EXERCISE TEXT START
‘When President Jijil takes over on February 9, I do hope he picks up on where PDLC leaves off regarding a project dear to my heart — the establishment of a second PGH within or close to the Diliman campus.’
IN less than a month the presidency of Atty. Danilo L. Concepcion, the 21st president of the University of the Philippines system, will come to an end.
I’ve known UP presidents since Salvador P. Lopez, who I confronted once at the Faculty Center when I was still a UP Elementary school student and a firebrand reactionary (ha-ha). I was closest to Edgardo J. Angara during whose term I was part of the UP Debating Team and news editor of the Philippine Collegian, while PDLC was an upperclassman at Law school who married the much-sought-after Gaby Roldan and made her FLOTUP.
Incoming president Atty. Angelo Jimenez is also a good friend —which makes me realize that I am at that age when many UP units are headed by people who I know or grew up with. Which means I am old, ha-ha.
The coming end of the Concepcion presidency and the beginning of the Jimenez era has gotten me rethinking about a few ideas I have shared before on the office of UP President.
The most prominent one has to do with the experience of two past presidents who have chosen to be confined at the Philippine General Hospital when health issues arose — and that is that UP should grant all past presidents the benefit of free health care at PGH.
EXERCISE TEXT END
__ACTION ITEM 1__
In the passage on UP presidents, which number president of the University of the Philippines system is Atty. Danilo L. Concepcion?
__ACTION ITEM 2__
Restate the passage on UP presidents between "I’ve known UP" and "made her FLOTUP.", inclusive, and swap "news editor" for "features editor".
STORED DATA START
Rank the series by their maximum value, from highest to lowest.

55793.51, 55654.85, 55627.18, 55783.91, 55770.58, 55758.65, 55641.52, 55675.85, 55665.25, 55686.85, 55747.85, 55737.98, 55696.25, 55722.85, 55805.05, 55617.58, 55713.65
STORED DATA END
__TASK RESPONSE 1__
The 21st president.

__TASK RESPONSE 2__
I’ve known UP presidents since Salvador P. Lopez, who I confronted once at the Faculty Center when I was still a UP Elementary school student and a firebrand reactionary (ha-ha). I was closest to Edgardo J. Angara during whose term I was part of the UP Debating Team and features editor of the Philippine Collegian, while PDLC was an upperclassman at Law school who married the much-sought-after Gaby Roldan and made her FLOTUP.